Your task
Give the number of lines in the listing that contain the word "KiCad", and nothing besides.

(Exercise inputs begins)

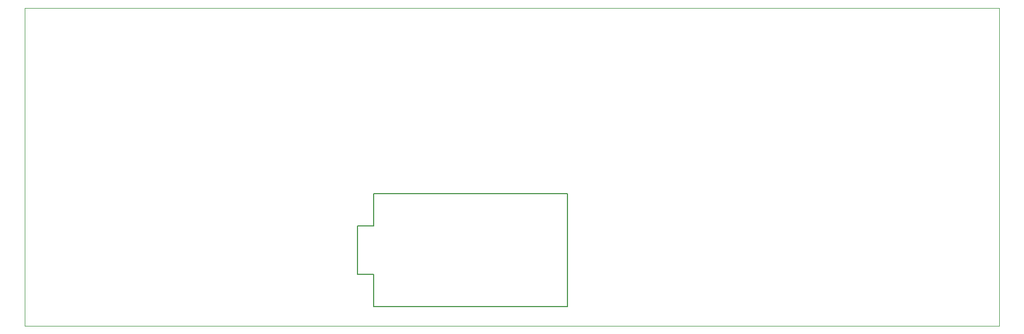
<source format=gbr>
G04 #@! TF.GenerationSoftware,KiCad,Pcbnew,(5.99.0-2620-gc6e388db1)*
G04 #@! TF.CreationDate,2020-10-01T22:16:18+03:00*
G04 #@! TF.ProjectId,TH-XWhatsIt-F,54482d58-5768-4617-9473-49742d462e6b,0.0.3*
G04 #@! TF.SameCoordinates,Original*
G04 #@! TF.FileFunction,Legend,Bot*
G04 #@! TF.FilePolarity,Positive*
%FSLAX46Y46*%
G04 Gerber Fmt 4.6, Leading zero omitted, Abs format (unit mm)*
G04 Created by KiCad (PCBNEW (5.99.0-2620-gc6e388db1)) date 2020-10-01 22:16:18*
%MOMM*%
%LPD*%
G01*
G04 APERTURE LIST*
G04 #@! TA.AperFunction,Profile*
%ADD10C,0.050000*%
G04 #@! TD*
%ADD11C,0.150000*%
G04 APERTURE END LIST*
D10*
X39166800Y-128676400D02*
X192481200Y-128676400D01*
X192481200Y-128676400D02*
X192481200Y-178714400D01*
X192481200Y-178714400D02*
X39166800Y-178714400D01*
X39166800Y-178714400D02*
X39166800Y-128676400D01*
D11*
X91532218Y-162980593D02*
X94072218Y-162980593D01*
X94072218Y-162980593D02*
X94072218Y-157900593D01*
X94072218Y-170600593D02*
X91532218Y-170600593D01*
X94072218Y-175680593D02*
X94072218Y-170600593D01*
X94072218Y-157900593D02*
X124552218Y-157900593D01*
X124552218Y-157900593D02*
X124552218Y-175680593D01*
X124552218Y-175680593D02*
X94072218Y-175680593D01*
X91532218Y-170600593D02*
X91532218Y-162980593D01*
M02*

</source>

(Exercise inputs ends)

Solution below
2